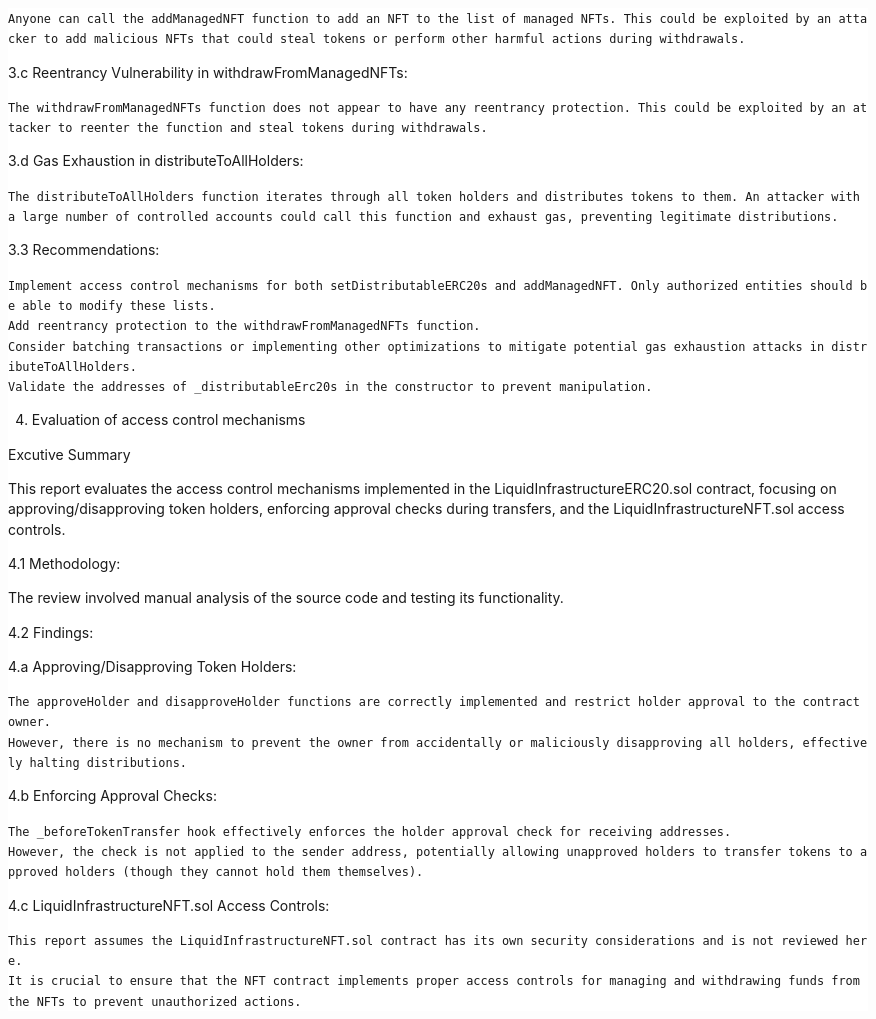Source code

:     Anyone can call the addManagedNFT function to add an NFT to the list of managed NFTs. This could be exploited by an attacker to add malicious NFTs that could steal tokens or perform other harmful actions during withdrawals.

3.c Reentrancy Vulnerability in withdrawFromManagedNFTs:

    The withdrawFromManagedNFTs function does not appear to have any reentrancy protection. This could be exploited by an attacker to reenter the function and steal tokens during withdrawals.

3.d Gas Exhaustion in distributeToAllHolders:

    The distributeToAllHolders function iterates through all token holders and distributes tokens to them. An attacker with a large number of controlled accounts could call this function and exhaust gas, preventing legitimate distributions.

3.3 Recommendations:

    Implement access control mechanisms for both setDistributableERC20s and addManagedNFT. Only authorized entities should be able to modify these lists.
    Add reentrancy protection to the withdrawFromManagedNFTs function.
    Consider batching transactions or implementing other optimizations to mitigate potential gas exhaustion attacks in distributeToAllHolders.
    Validate the addresses of _distributableErc20s in the constructor to prevent manipulation.





4. Evaluation of access control mechanisms

Excutive Summary

This report evaluates the access control mechanisms implemented in the LiquidInfrastructureERC20.sol contract, focusing on approving/disapproving token holders, enforcing approval checks during transfers, and the LiquidInfrastructureNFT.sol access controls.

4.1 Methodology:

The review involved manual analysis of the source code and testing its functionality.

4.2 Findings:

4.a Approving/Disapproving Token Holders:

    The approveHolder and disapproveHolder functions are correctly implemented and restrict holder approval to the contract owner.
    However, there is no mechanism to prevent the owner from accidentally or maliciously disapproving all holders, effectively halting distributions.

4.b Enforcing Approval Checks:

    The _beforeTokenTransfer hook effectively enforces the holder approval check for receiving addresses.
    However, the check is not applied to the sender address, potentially allowing unapproved holders to transfer tokens to approved holders (though they cannot hold them themselves).

4.c LiquidInfrastructureNFT.sol Access Controls:

    This report assumes the LiquidInfrastructureNFT.sol contract has its own security considerations and is not reviewed here.
    It is crucial to ensure that the NFT contract implements proper access controls for managing and withdrawing funds from the NFTs to prevent unauthorized actions.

Problem requirements: Word for word and without pictures, please write out only the lines from the start of the entries through the line containing "3.c Reentrancy Vulnerability", both included.

Exercise output:
Source code

:     Anyone can call the addManagedNFT function to add an NFT to the list of managed NFTs. This could be exploited by an attacker to add malicious NFTs that could steal tokens or perform other harmful actions during withdrawals.

3.c Reentrancy Vulnerability in withdrawFromManagedNFTs:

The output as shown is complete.